In short, my goal is to tell python to loop through the downloaded .txt files (e.g. all those in the same folder or simply by providing a reference .txt list with all the file names), open each one, look for the the word "cumulative effect" (ideally combined with other keywords, see code below), extract 5 lines before and after it, and then export the output to an excel with the filename in column A and the extracted paragraph in column B.

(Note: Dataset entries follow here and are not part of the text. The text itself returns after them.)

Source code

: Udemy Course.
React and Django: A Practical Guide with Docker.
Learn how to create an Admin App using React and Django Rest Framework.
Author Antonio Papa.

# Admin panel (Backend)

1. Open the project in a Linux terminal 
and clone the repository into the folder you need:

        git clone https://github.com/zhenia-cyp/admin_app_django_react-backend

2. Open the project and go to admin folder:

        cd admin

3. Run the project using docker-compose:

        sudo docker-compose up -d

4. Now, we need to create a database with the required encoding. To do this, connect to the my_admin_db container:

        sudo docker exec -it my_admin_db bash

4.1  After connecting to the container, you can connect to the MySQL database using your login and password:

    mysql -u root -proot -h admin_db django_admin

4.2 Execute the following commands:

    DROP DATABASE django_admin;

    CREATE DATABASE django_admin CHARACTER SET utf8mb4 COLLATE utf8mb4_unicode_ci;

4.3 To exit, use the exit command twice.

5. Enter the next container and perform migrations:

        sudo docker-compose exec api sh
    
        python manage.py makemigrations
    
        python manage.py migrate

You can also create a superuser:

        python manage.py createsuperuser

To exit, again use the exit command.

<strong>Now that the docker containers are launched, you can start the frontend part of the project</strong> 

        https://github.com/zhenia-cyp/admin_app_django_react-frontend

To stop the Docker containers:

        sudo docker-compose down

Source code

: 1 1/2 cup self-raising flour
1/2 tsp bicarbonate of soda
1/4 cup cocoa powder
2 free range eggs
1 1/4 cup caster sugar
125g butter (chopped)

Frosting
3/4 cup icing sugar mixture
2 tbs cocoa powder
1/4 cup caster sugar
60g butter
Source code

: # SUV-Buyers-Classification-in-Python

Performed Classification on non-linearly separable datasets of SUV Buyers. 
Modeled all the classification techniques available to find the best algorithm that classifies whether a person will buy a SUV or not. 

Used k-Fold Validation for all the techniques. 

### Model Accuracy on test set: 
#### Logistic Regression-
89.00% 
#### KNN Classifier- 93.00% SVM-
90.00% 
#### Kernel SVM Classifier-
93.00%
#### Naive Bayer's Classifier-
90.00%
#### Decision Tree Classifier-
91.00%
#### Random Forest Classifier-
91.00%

Using this code I managed to extract 5 lines above and below the keyword "cumulative effect" for one .txt file (which you can find here, for reference). However I am still struggling with automating/looping the whole process and exporting the extracted text to Excel using pandas.
import collections
import itertools
import sys
from pandas import DataFrame
filing='0000950123-94-002010_1.txt'
#with open(filing, 'r') as f:
with open(filing, 'r', encoding='utf-8', errors='replace') as f:
before = collections.deque(maxlen=5)
for line in f:
if ('cumulative effect' in line or 'Cumulative effect' in line) and ('accounting change' in line or 'adoption' in line or 'adopted' in line or 'charge' in line):
sys.stdout.writelines(before)
sys.stdout.write(line)
sys.stdout.writelines(itertools.islice(f, 5))
break
before.append(line)
findings = {'Filing': [filing],
'Extracted_paragraph': [line]
}
df = DataFrame(findings, columns= ['Filing', 'Extracted_paragraph'])
export_excel = df.to_excel (r'/Users/myname/PYTHON/output.xlsx', index = None, header=True)
print (df)
Using this line of code I obtain the paragraph I need, but I only managed to export the single line in which the keyword is contained to excel and not the entire text. This is the python output and this is the exported text to Excel.
How do I go about creating the loop and properly exporting the entire paragraph of interest into excel? Thanks a lot in advance!!